The former vice president, Mike Pence, was an unlikely hero, merely because he did his duty despite a violent mob that was literally chasing him down in the Capitol hallways, calling for his head. This week, speaking at the Ronald Reagan Presidential Library, Mr. Pence tried to burnish his image: “I will always be proud that we did our part on that tragic day to reconvene the Congress and fulfilled our duty under the Constitution and the laws of the United States. The truth is, there is almost no idea more un-American than the notion that any one person could choose the American president.”
That was, in fact, the goal of the mob at the Capitol that day, and of the sitting president at the time: to ignore the ballots and use coercion, and even brute force, to have one man, Mike Pence, seat a loser in the Oval Office for a second term.
It was shocking but not surprising: The groundwork had been laid in 2016, when that president pulled an inside straight and — legitimately — won the presidency through the Electoral College tally, even while losing the popular vote by nearly 3 million votes. But it wasn’t enough: He immediately began a sustained assault on the credibility of the American voting system, driven solely by his ego to justify the results of an election that he won. Is it a surprise that the intensity was increased when he actually lost in 2020?
That January 6 assault continues, more quietly, today in statehouses all over the United States. Election laws are being rewritten to provide clearer paths for future coup attempts, and election rules are being changed, under the guise of increasing “election integrity,” to disenfranchise a new generation of voters. January 6 is still happening.

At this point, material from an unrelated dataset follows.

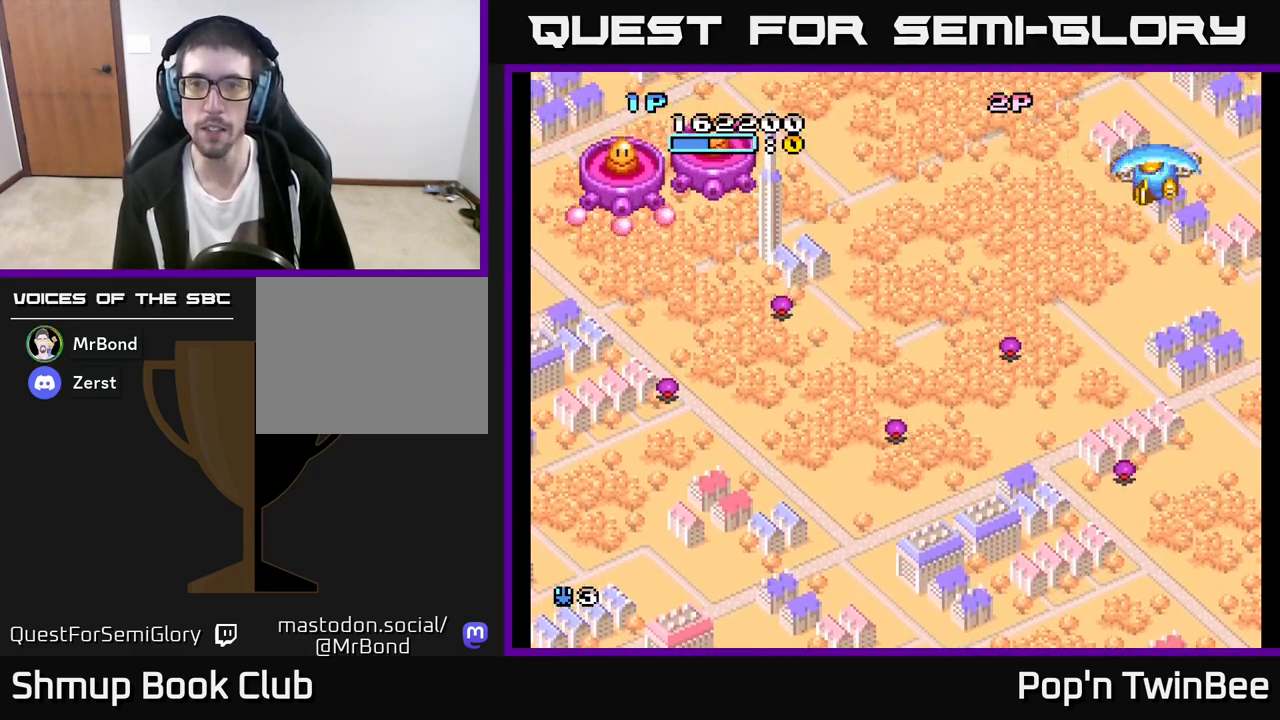
{"buttons": ["A", "X", "DPAD_DOWN", "DPAD_LEFT"], "left_stick": "center", "right_stick": "center", "events": [[17, "DPAD_UP", "up"], [67, "DPAD_DOWN", "down"], [100, "A", "down"], [183, "X", "down"]]}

Americans should be proud on July 4. But of what? The unique American experiment and its fundamentals, which should not be subject to partisan disagreement. These are principles, after all, that Americans of all stripes have fought and died for.

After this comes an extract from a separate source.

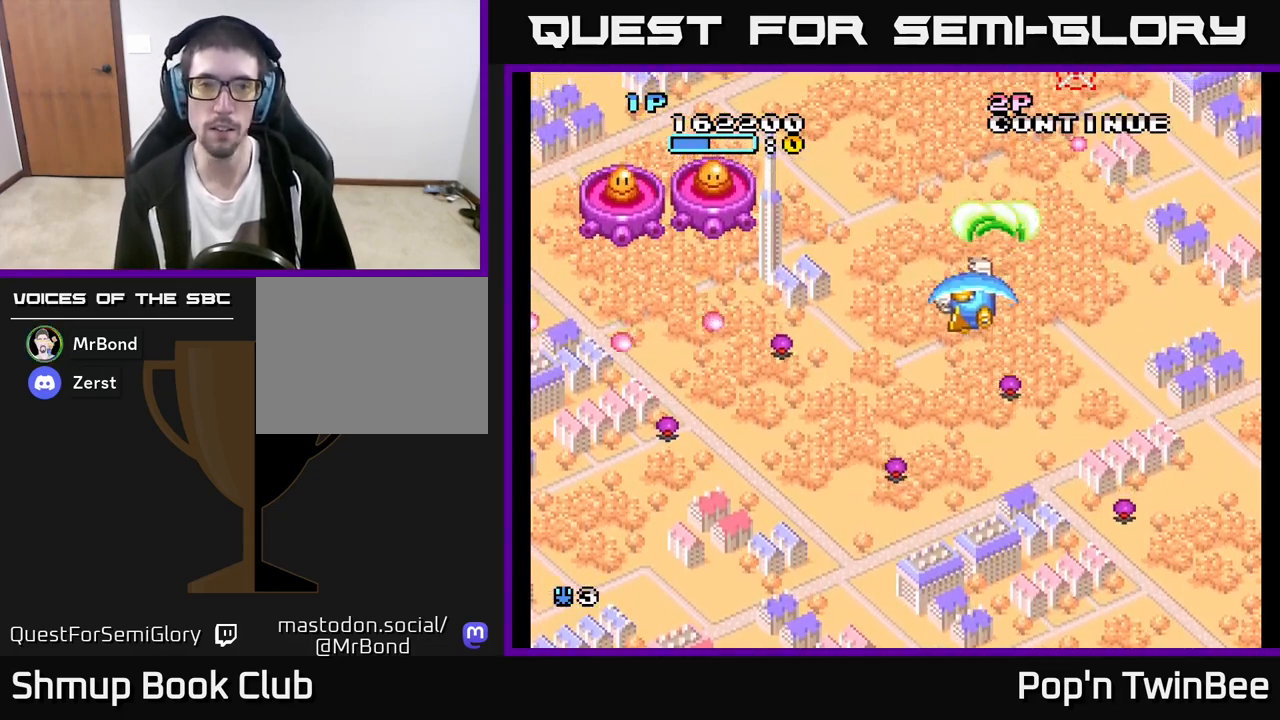
{"buttons": ["A", "DPAD_DOWN", "DPAD_LEFT"], "left_stick": "center", "right_stick": "center", "events": [[83, "DPAD_DOWN", "up"], [333, "X", "up"], [500, "DPAD_DOWN", "down"]]}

We all believe in a government of the people, by the people, for the people. We should all agree that every eligible voter should be able to cast a ballot. We all want election security (paper ballots being essential to that), but we don’t want any legitimate voter to find it a struggle to go to the polls. Anything we can do to make it easier to vote, within reason, is pro-democracy. And the opposite is true as well: Discouraged voters are a blow to American democracy.
This Independence Day, there will be gatherings of people for joyous times. For a moment, though, every American should set aside a moment to think about the reality of the times we live in, to talk about it, to decide what we’re really celebrating on July 4. And what we’re willing to do to make sure that date remains a day when we celebrate what we have, and not what we need to get back.